Exercise 1:
Answer these questions from the sunspots post:
(a) To which period of the 17th and 18th centuries does the speculation compare the sun's apparent cooling?
(b) What does Michael Mann name as the cause of the Little Ice Age?
(c) In which publication did the article Mann cites appear?
Exercise 2: Proceed with the sunspots post, continuing it from its final sentence.

Reading passage:
Thursday, June 16, 2011

Sunspots

Just a couple of days ago it was announced that the sun seems to be cooling. The speculation was that this could be similar to the "Maunder Minimum" of the 17th and 18th centuries. This is usually given as the cause for a period of global cooling known as the Little Ice Age.

Sounds like we should forget about carbon taxes doesn't it?

Not so, says Michael Mann. Mann insists that it was a total coincidence that the Little Ice Age coincided with the Maunder Minimum. Volcanoes were to blame instead.

What goes unsaid is that Mann has a conflict of interest. His professional career has been built on the proposition that the main driver of climate change is CO2. Never mind that the only source of light and heat in the solar system is the sun, it is irrelevant to climate, according to Mann. He can prove it, too. He cites an article in Science magazine. Although, he wrote the article so he is citing himself.

(Stored data)
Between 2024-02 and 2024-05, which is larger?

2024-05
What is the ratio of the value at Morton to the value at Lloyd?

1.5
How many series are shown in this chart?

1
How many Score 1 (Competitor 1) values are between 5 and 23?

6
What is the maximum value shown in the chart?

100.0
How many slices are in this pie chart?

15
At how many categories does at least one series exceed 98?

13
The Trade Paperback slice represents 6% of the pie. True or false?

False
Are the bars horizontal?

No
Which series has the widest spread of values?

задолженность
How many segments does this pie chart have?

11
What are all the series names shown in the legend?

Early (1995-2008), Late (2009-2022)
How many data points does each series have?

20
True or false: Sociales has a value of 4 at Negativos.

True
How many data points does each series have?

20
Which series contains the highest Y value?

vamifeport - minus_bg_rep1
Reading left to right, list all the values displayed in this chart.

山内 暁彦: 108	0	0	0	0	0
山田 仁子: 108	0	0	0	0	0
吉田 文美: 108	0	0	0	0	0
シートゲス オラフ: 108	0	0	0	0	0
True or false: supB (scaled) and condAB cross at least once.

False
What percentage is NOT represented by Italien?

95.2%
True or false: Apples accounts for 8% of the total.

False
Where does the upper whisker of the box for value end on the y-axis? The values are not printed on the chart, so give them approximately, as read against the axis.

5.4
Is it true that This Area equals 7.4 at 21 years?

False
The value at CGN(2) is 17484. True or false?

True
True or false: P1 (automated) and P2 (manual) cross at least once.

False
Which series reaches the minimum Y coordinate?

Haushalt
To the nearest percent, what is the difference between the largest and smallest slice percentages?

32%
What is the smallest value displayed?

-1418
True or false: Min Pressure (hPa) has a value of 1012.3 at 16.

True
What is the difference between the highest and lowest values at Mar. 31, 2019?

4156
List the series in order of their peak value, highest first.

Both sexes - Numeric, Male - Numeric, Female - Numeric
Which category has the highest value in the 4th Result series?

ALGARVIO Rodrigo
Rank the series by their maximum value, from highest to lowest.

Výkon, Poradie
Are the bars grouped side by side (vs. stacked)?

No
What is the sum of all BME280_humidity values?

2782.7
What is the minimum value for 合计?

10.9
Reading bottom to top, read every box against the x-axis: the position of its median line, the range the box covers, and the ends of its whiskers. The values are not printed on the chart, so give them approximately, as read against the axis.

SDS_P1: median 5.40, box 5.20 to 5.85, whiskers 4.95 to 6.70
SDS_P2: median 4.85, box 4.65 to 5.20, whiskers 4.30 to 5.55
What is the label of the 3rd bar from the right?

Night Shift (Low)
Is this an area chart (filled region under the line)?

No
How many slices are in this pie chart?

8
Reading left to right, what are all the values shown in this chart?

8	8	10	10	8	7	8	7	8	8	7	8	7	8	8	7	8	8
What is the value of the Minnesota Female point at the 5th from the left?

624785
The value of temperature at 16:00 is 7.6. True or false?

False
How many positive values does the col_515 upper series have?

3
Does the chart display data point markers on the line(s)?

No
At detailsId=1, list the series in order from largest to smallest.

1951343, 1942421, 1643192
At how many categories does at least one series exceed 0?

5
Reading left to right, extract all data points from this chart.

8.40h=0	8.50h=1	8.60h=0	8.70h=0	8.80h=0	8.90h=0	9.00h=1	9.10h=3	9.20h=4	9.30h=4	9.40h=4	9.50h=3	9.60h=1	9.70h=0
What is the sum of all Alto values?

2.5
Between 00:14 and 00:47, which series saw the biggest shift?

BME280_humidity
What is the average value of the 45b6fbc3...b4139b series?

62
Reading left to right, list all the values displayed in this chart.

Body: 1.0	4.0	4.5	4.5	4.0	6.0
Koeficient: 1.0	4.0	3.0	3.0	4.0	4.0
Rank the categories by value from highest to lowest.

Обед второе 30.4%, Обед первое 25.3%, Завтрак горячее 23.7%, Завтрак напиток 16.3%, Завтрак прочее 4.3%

Exercise result 1:
(a) The "Maunder Minimum."
(b) Volcanoes.
(c) Science magazine.

Exercise result 2:
Actually it is a major concession for him to admit that there was a Little Ice Age. He first came to prominence when he presented his reconstruction of historic climate to the International Panel on Climate Change (IPCC). It showed a fairly steady climate until the start of the Industrial Revolution. After that the global temperature rose rapidly. The chart is known as the Hockey Stick which it vaguely resembles. At that time the Little Ice age was dismissed as a phenomenon local to Europe.

Since then research has shown that the Little Ice Age was global. The idea of decades-long volcanic eruptions altering the climate is Mann's attempt to allow for a terrestrial explanation for the Little Ice Age.

So, Mann is hardly an unbiased source to evaluate the meaning of new solar activity.